Required action |
Write out exactly, and only, the lines below from the line with "यह अभियान आगे" through the line with "12/06/2026 en - HARLIZ SAS"; pictures do not belong in the copy.

Listed records |
---

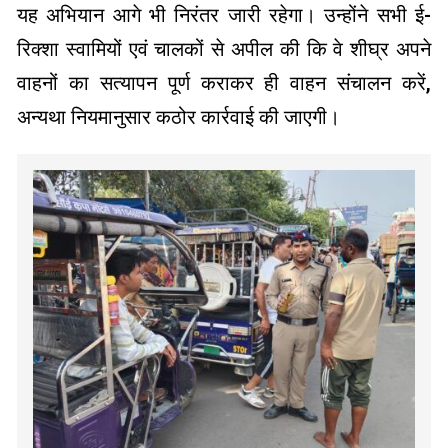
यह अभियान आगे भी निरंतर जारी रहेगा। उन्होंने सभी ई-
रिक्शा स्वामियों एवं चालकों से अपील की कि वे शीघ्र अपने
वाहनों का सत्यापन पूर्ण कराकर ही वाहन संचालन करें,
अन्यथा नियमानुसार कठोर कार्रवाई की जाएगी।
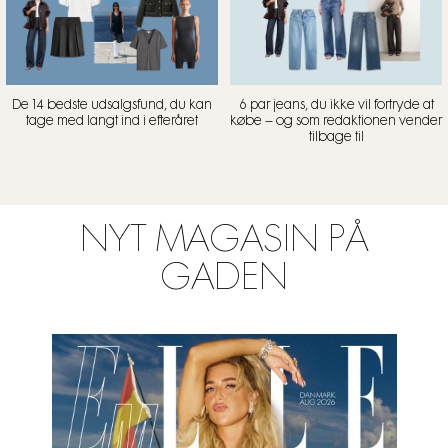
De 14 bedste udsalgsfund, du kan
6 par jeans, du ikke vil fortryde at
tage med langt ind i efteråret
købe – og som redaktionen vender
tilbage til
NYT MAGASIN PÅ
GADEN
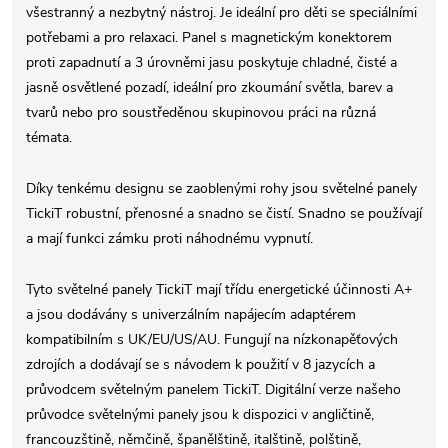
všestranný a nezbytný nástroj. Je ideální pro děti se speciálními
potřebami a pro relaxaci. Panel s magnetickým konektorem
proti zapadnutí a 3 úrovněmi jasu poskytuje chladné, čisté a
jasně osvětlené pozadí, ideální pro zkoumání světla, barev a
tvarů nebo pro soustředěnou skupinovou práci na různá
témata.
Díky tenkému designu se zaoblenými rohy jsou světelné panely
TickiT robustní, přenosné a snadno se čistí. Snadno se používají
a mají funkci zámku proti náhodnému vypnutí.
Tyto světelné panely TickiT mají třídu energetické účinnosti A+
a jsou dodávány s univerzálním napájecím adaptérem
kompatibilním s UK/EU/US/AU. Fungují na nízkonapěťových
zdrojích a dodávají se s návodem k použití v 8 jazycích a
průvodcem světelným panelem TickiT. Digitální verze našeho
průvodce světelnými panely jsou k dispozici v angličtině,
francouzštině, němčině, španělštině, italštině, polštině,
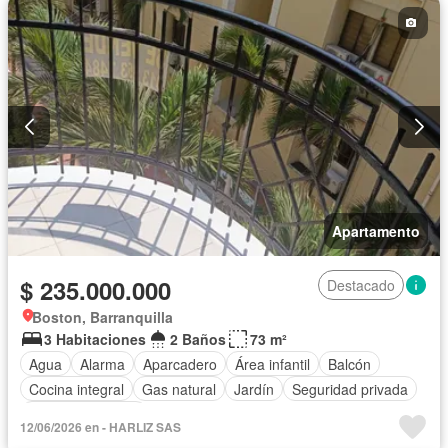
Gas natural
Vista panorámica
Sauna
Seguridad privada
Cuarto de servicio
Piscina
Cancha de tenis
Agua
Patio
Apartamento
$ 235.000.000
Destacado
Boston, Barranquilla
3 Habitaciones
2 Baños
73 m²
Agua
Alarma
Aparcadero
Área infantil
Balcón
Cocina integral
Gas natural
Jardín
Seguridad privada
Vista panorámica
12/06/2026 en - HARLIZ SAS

---

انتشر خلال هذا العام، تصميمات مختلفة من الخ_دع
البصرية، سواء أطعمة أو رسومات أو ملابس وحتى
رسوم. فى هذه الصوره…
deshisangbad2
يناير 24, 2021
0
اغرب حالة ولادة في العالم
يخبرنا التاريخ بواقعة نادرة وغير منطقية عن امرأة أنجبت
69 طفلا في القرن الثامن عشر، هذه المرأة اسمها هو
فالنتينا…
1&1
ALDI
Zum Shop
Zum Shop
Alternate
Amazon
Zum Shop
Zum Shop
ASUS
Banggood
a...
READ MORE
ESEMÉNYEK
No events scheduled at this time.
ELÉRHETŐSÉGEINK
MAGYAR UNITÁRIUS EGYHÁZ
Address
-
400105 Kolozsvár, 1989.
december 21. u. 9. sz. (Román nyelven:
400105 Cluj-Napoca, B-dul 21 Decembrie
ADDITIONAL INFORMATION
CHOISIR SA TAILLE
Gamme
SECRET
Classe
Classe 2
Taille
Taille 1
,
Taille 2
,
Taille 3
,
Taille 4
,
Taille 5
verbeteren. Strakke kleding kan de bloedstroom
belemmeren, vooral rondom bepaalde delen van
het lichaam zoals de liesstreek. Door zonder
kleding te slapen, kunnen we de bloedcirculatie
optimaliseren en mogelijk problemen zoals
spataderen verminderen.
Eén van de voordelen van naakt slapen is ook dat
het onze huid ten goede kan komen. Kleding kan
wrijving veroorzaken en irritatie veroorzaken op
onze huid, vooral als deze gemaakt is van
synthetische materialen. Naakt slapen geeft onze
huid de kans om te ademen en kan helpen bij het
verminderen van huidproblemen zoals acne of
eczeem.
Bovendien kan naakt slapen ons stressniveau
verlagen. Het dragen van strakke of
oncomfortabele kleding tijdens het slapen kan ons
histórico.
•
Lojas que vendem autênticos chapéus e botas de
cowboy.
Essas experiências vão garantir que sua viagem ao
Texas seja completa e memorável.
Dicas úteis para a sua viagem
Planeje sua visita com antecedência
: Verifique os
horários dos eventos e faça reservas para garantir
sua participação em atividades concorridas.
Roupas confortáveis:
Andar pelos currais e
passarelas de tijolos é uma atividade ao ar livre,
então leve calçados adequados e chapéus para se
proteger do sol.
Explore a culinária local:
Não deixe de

---

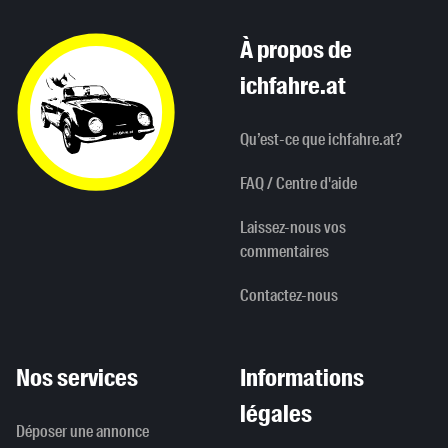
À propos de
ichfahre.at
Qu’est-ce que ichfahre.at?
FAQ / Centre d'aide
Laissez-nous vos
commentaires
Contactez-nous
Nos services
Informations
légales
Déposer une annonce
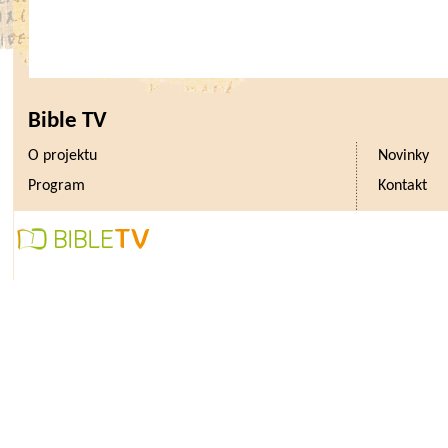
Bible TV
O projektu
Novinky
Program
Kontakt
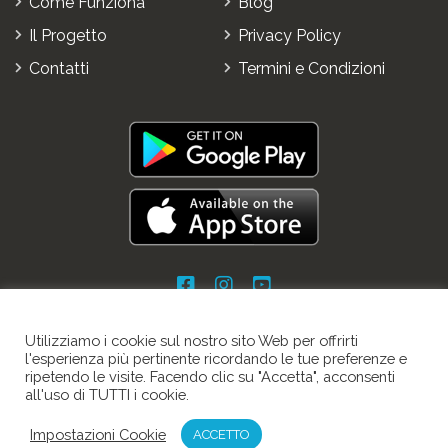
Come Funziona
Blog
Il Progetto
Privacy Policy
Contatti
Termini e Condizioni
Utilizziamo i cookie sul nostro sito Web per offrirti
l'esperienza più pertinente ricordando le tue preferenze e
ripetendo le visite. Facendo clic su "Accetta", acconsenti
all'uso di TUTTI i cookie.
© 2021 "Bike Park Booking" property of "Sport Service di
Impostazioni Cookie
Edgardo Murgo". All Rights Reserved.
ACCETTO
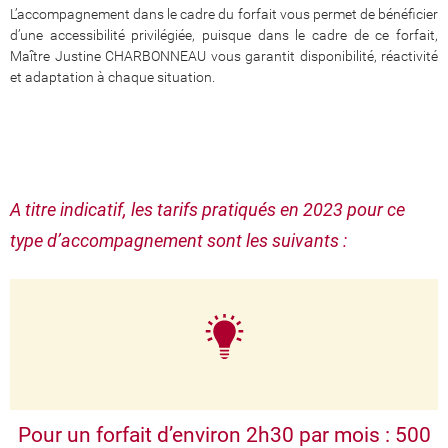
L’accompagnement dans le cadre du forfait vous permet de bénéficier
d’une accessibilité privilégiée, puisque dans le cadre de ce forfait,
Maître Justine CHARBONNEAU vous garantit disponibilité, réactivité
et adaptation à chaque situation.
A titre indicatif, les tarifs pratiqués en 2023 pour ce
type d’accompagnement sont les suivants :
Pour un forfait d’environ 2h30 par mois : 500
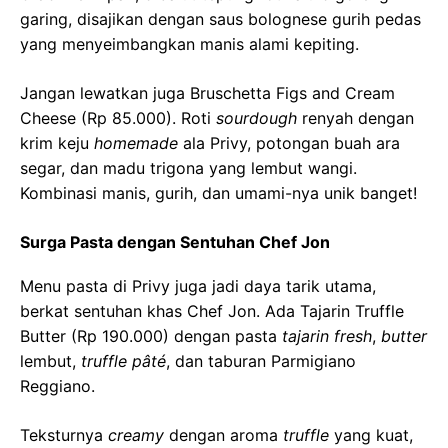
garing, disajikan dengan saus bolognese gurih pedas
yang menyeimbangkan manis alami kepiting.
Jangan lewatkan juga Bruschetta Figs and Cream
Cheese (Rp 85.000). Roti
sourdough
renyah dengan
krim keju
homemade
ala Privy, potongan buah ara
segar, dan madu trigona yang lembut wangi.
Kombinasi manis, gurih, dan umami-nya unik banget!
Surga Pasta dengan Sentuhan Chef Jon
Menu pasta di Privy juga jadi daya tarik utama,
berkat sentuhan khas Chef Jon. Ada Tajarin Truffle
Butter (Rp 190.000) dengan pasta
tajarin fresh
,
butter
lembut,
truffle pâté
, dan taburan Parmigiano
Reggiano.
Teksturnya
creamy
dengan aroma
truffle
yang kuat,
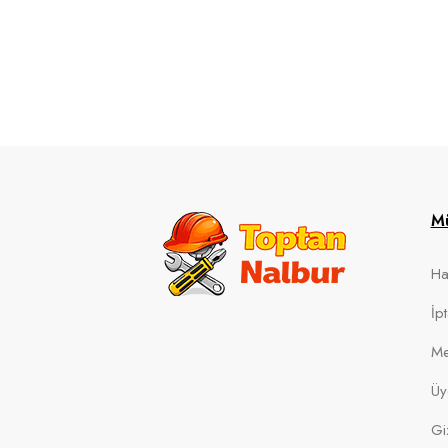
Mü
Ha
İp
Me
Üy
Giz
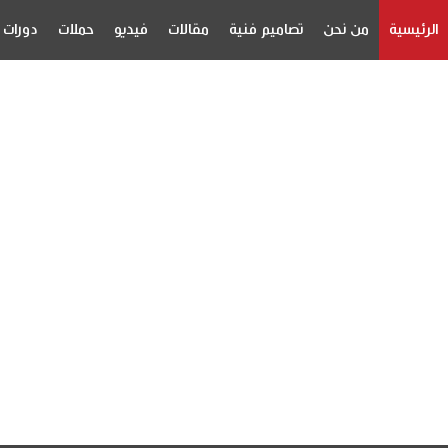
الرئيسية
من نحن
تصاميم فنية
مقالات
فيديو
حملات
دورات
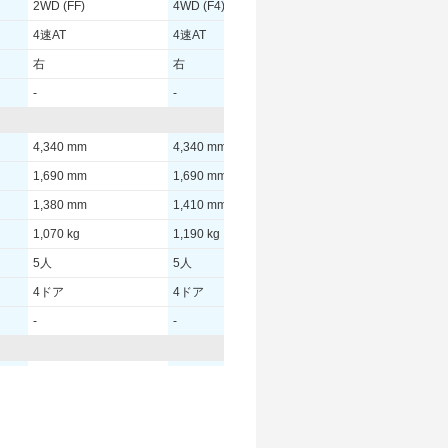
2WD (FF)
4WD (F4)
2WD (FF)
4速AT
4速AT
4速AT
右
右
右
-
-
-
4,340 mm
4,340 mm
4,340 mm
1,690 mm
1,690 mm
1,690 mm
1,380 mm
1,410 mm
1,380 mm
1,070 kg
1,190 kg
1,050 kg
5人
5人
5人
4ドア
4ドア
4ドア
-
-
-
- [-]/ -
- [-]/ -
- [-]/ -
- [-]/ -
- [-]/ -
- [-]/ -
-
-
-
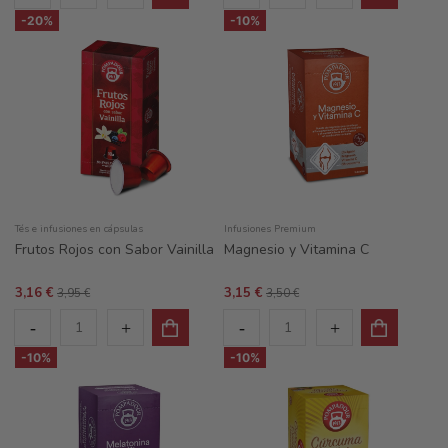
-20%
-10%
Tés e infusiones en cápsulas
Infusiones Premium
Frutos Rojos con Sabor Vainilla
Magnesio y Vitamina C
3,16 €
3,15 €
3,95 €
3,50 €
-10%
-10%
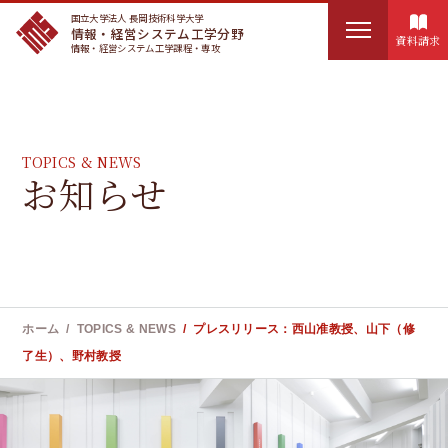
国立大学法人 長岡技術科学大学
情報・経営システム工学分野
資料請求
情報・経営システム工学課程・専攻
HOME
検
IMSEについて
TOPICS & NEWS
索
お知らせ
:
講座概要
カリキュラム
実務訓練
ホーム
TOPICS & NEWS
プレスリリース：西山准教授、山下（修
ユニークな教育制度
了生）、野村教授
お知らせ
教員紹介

---

Solution to this problem |
यह अभियान आगे भी निरंतर जारी रहेगा। उन्होंने सभी ई-
रिक्शा स्वामियों एवं चालकों से अपील की कि वे शीघ्र अपने
वाहनों का सत्यापन पूर्ण कराकर ही वाहन संचालन करें,
अन्यथा नियमानुसार कठोर कार्रवाई की जाएगी।
De 14 bedste udsalgsfund, du kan
6 par jeans, du ikke vil fortryde at
tage med langt ind i efteråret
købe – og som redaktionen vender
tilbage til
NYT MAGASIN PÅ
GADEN
všestranný a nezbytný nástroj. Je ideální pro děti se speciálními
potřebami a pro relaxaci. Panel s magnetickým konektorem
proti zapadnutí a 3 úrovněmi jasu poskytuje chladné, čisté a
jasně osvětlené pozadí, ideální pro zkoumání světla, barev a
tvarů nebo pro soustředěnou skupinovou práci na různá
témata.
Díky tenkému designu se zaoblenými rohy jsou světelné panely
TickiT robustní, přenosné a snadno se čistí. Snadno se používají
a mají funkci zámku proti náhodnému vypnutí.
Tyto světelné panely TickiT mají třídu energetické účinnosti A+
a jsou dodávány s univerzálním napájecím adaptérem
kompatibilním s UK/EU/US/AU. Fungují na nízkonapěťových
zdrojích a dodávají se s návodem k použití v 8 jazycích a
průvodcem světelným panelem TickiT. Digitální verze našeho
průvodce světelnými panely jsou k dispozici v angličtině,
francouzštině, němčině, španělštině, italštině, polštině,
Gas natural
Vista panorámica
Sauna
Seguridad privada
Cuarto de servicio
Piscina
Cancha de tenis
Agua
Patio
Apartamento
$ 235.000.000
Destacado
Boston, Barranquilla
3 Habitaciones
2 Baños
73 m²
Agua
Alarma
Aparcadero
Área infantil
Balcón
Cocina integral
Gas natural
Jardín
Seguridad privada
Vista panorámica
12/06/2026 en - HARLIZ SAS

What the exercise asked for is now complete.